### RECORD EXCERPTS
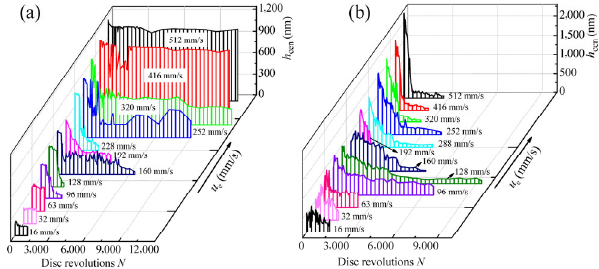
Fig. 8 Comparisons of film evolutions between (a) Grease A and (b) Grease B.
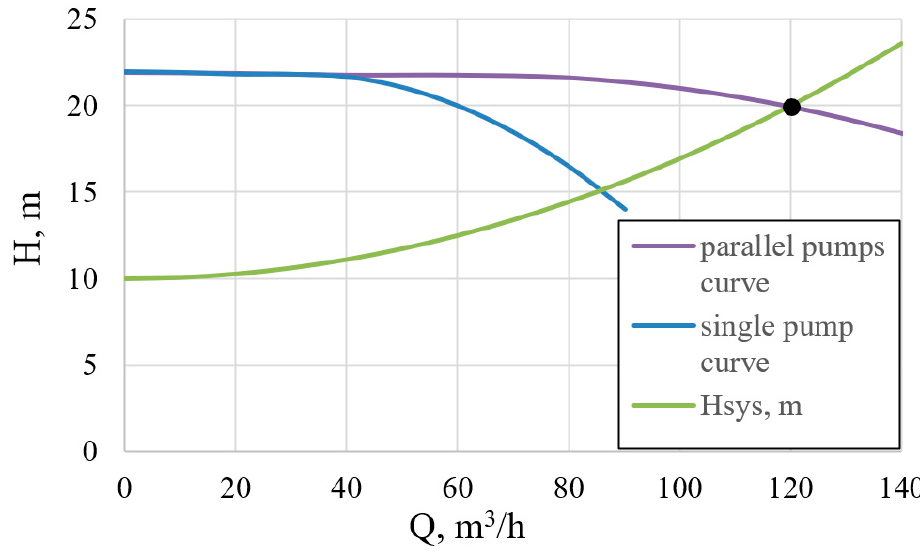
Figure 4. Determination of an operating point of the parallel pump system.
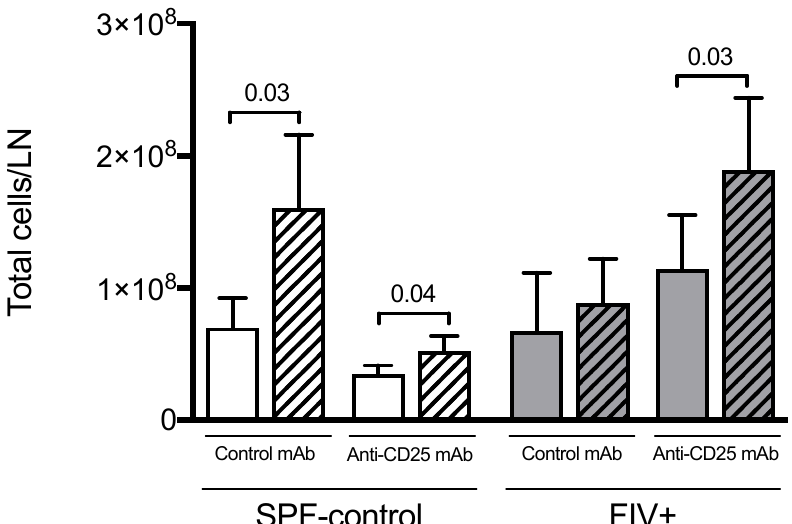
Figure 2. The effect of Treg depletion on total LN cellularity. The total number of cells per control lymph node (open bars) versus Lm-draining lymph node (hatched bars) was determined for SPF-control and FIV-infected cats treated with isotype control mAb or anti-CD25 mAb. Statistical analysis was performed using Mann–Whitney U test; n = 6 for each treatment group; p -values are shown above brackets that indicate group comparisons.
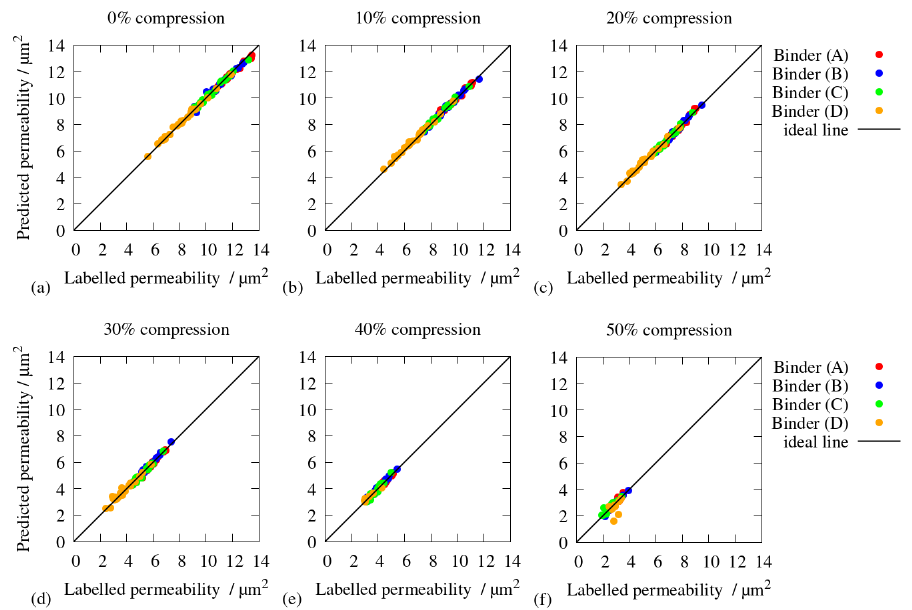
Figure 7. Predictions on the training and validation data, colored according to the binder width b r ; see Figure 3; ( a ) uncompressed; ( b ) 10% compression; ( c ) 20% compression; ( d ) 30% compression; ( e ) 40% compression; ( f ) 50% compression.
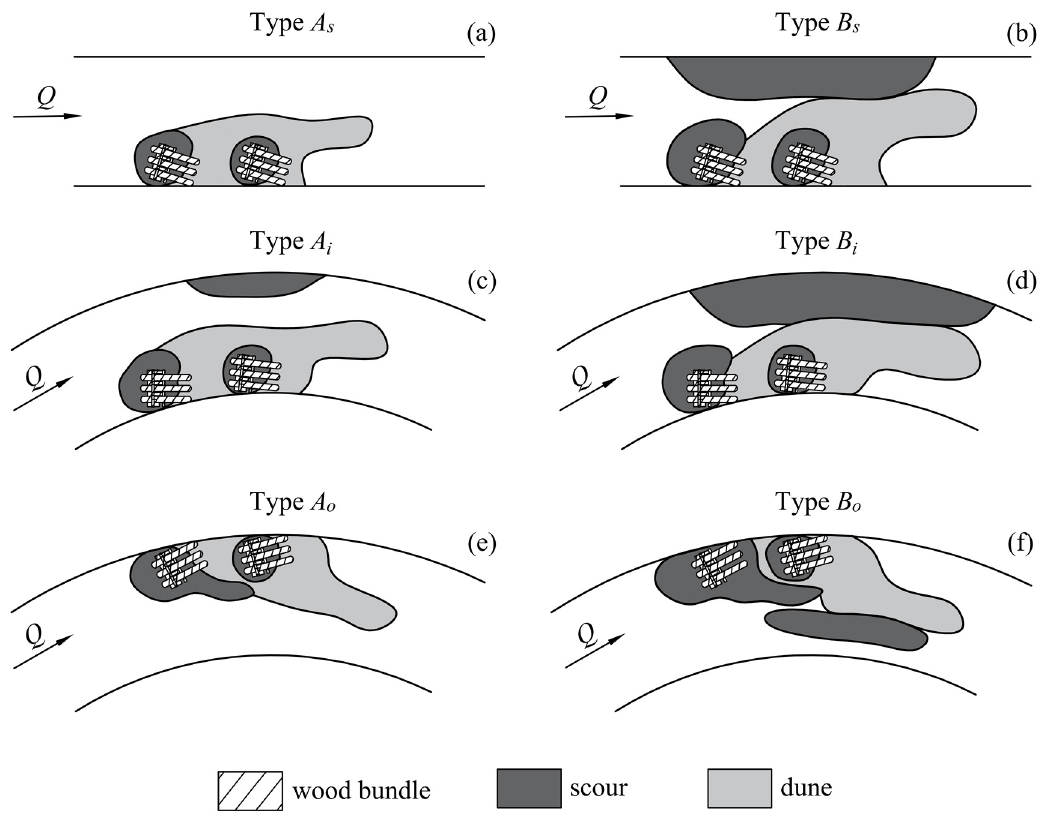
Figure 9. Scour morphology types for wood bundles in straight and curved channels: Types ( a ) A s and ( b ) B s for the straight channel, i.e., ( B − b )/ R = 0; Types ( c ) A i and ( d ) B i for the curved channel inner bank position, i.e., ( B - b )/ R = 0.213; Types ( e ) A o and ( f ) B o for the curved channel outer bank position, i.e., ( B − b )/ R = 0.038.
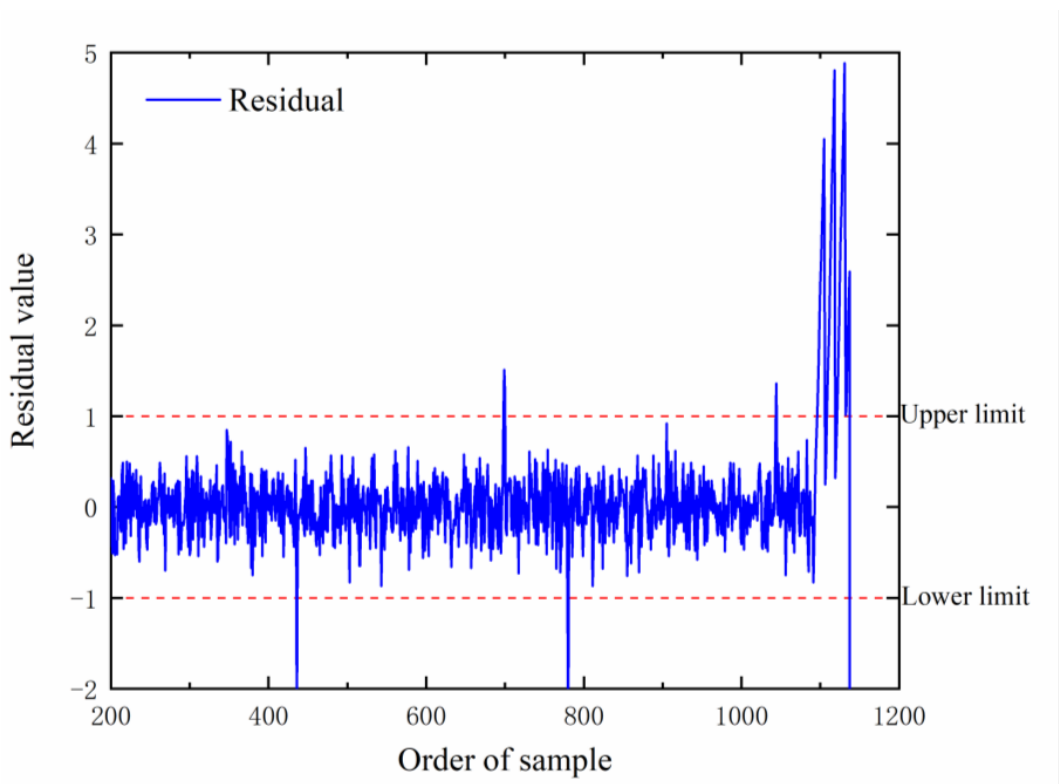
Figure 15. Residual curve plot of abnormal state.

### EXERCISE
Quote the entries above word for word. Leave the images out.

### SOLUTION FOR THIS TASK
Fig. 8 Comparisons of film evolutions between (a) Grease A and (b) Grease B.
Figure 4. Determination of an operating point of the parallel pump system.
Figure 2. The effect of Treg depletion on total LN cellularity. The total number of cells per control lymph node (open bars) versus Lm-draining lymph node (hatched bars) was determined for SPF-control and FIV-infected cats treated with isotype control mAb or anti-CD25 mAb. Statistical analysis was performed using Mann–Whitney U test; n = 6 for each treatment group; p -values are shown above brackets that indicate group comparisons.
Figure 7. Predictions on the training and validation data, colored according to the binder width b r ; see Figure 3; ( a ) uncompressed; ( b ) 10% compression; ( c ) 20% compression; ( d ) 30% compression; ( e ) 40% compression; ( f ) 50% compression.
Figure 9. Scour morphology types for wood bundles in straight and curved channels: Types ( a ) A s and ( b ) B s for the straight channel, i.e., ( B − b )/ R = 0; Types ( c ) A i and ( d ) B i for the curved channel inner bank position, i.e., ( B - b )/ R = 0.213; Types ( e ) A o and ( f ) B o for the curved channel outer bank position, i.e., ( B − b )/ R = 0.038.
Figure 15. Residual curve plot of abnormal state.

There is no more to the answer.